Katie of El Chorro: A New Generation of American Ranchers
“I think as our society’s respect for food grows, their respect for the people growing their food grows."
Katie Isaacson Hames is a young blue-eyed mother with a degree in biology and a minor in creative writing. She worked at the local school for eight years and met her husband Will at a farmer’s market. She doesn’t resemble John Wayne or Clint Eastwood, but Katie is a fourth-generation cattle rancher on California’s Gaviota Coast.
“We don’t necessarily look like ranchers. I drive a Subaru Outback when I’m not driving the flatbed.”
Bob and Sally Isaacson brought Katie home as a newborn to El Chorro Ranch. Katie raises her two children in the same house. Helen and Bobby gather eggs, feed horses, check water valves, weed the garden, fix fences.
Her great-grandfather bought the former Spanish land grant in 1939. Her father was an English professor. When she takes trips into town, his former students stop Katie to tell her about the impact Bob Isaacson had on their lives. He was a dedicated writer and local historian, documenting the pioneer ranches of California’s Central Coast in his book, Cattle on a Thousand Hills.
Besides the cow-calf operation, Katie and Will work with conservation stewardship grants, run a pumpkin patch with neighbors, and partner with other ranch families to teach classes and host events. Managing a modern ranch calls for connecting with consumers. Katie says this generation wants to know where their food comes from.
“I think as our society’s respect for food grows, their respect for the people growing their food grows. They’re starting to talk more about stewardship instead of ranchers vs. environmentalists. They care more about what they put in their bodies, because what you put in your body also affects the planet. There’s more accountability to the stewards of the land—to the consumer and to the grower. Everybody’s paying more attention.”
In 2022, farming and ranching families make up less than 2% of the American population. The ancient knowledge of good soil, doctoring livestock, the very cycle of life and death, has been lost to grocery stores serving any ingredient in cellophane, in season and out, as a wealthy and suburbanized post-war America left the ancient practice of raising food behind.
Through her family’s workshops, Katie shares ranch life with curious outsiders. She has witnessed a tide of change. Between 2002 and 2007, direct-to-consumer agriculture sales grew 49%. In 1986 there were just two community agriculture programs in the U.S., by 2006 there were over 1000.

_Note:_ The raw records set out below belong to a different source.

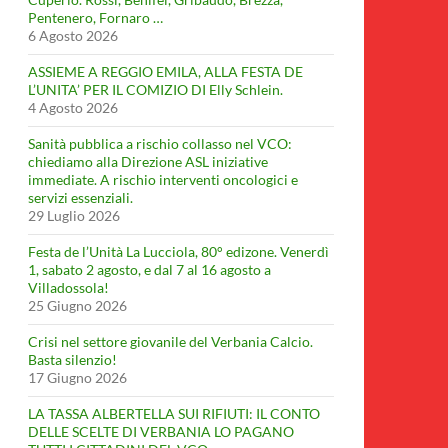
Pentenero, Fornaro …
6 Agosto 2026
ASSIEME A REGGIO EMILA, ALLA FESTA DE
L’UNITA’ PER IL COMIZIO DI Elly Schlein.
4 Agosto 2026
Sanità pubblica a rischio collasso nel VCO:
chiediamo alla Direzione ASL iniziative
immediate. A rischio interventi oncologici e
servizi essenziali.
29 Luglio 2026
Festa de l’Unità La Lucciola, 80° edizone. Venerdì
1, sabato 2 agosto, e dal 7 al 16 agosto a
Villadossola!
25 Giugno 2026
Crisi nel settore giovanile del Verbania Calcio.
Basta silenzio!
17 Giugno 2026
LA TASSA ALBERTELLA SUI RIFIUTI: IL CONTO
DELLE SCELTE DI VERBANIA LO PAGANO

Katie believes the visitors to her ranch are there because they started asking questions about where their food comes from—the quality of the animal’s life, feed, climate impact. An organic apple grown in Chile but sold in California would have a heavy environmental footprint. One recent Australian study found that the climate impact of food miles is up to seven times higher than previously believed. Transportation accounts for nearly 20% of total food system emissions.

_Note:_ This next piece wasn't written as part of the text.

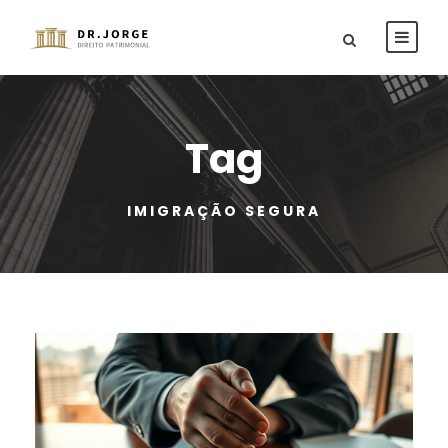
Tag
IMIGRAÇÃO SEGURA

“I remember in college majoring in biology, friends would ask if I was going to be an environmentalist,” Katie says. “I always thought that was funny. I think ranchers and farmers are the biggest environmentalists.”

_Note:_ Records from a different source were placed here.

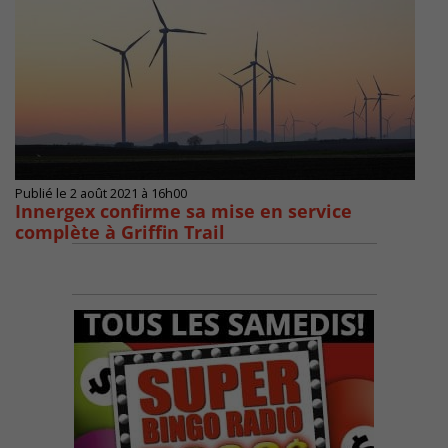
Publié le 2 août 2021 à 16h00
Innergex confirme sa mise en service
complète à Griffin Trail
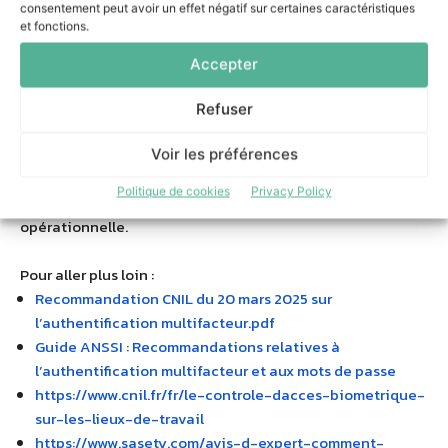
en œuvre. C’est une étape clé dans la gestion du risque
consentement peut avoir un effet négatif sur certaines caractéristiques
et fonctions.
cyber.
Accepter
Marc SCHMITT :
Grâce à des solutions comme Silverfort, la
MFA n’est plus un casse-tête technique. Elle devient un
Refuser
levier d’efficacité pour les équipes IT et un gage de
conformité pour les directions juridiques et sécurité.
Voir les préférences
Notre rôle chez SASETY est d’accompagner nos clients
Politique de cookies
Privacy Policy
dans cette transition, de manière pragmatique et
opérationnelle.
Pour aller plus loin :
Recommandation CNIL du 20 mars 2025 sur
l’authentification multifacteur.pdf
Guide ANSSI : Recommandations relatives à
l’authentification multifacteur et aux mots de passe
https://www.cnil.fr/fr/le-
controle-dacces-biometrique-
sur-les-lieux-de-travail
https://www.sasety.com/avis-d-
expert-comment-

Katie partners with uncles Deming and Bill to manage El Chorro. Before her father passed away, he made sure the ranch would be protected permanently by securing an agricultural easement on the land.
“The day after they signed, I went to the ranch. Dad was kind of wandering around, saying, ‘I finally did something bigger than myself.’”
Bob Isaacson considered protecting El Chorro Ranch to be the great contribution of his life.
“My grandmother lived to be 102, and my grandfather’s wish was for her to stay on the ranch and in that house if she wanted to,” Katie says. “The easement paid for her care. I don’t know if the family could have kept the place if it wasn’t for the money from the easement. Our barn was falling down and we were able to restore it. The easement kept us going.”
Cattle have grazed under the oaks of El Chorro since the 1770s. Katie’s great-grandparents bid on the ranch from the steps of the Santa Barbara Courthouse. The world around her has changed, but in the heart of the San Julian Valley, off Highway 1 between the flower fields of Lompoc and the Gaviota coastline, El Chorro Ranch still grazes beef for Santa Barbara County, marked with the Isaacson family’s Quarter Circle Muleshoe brand.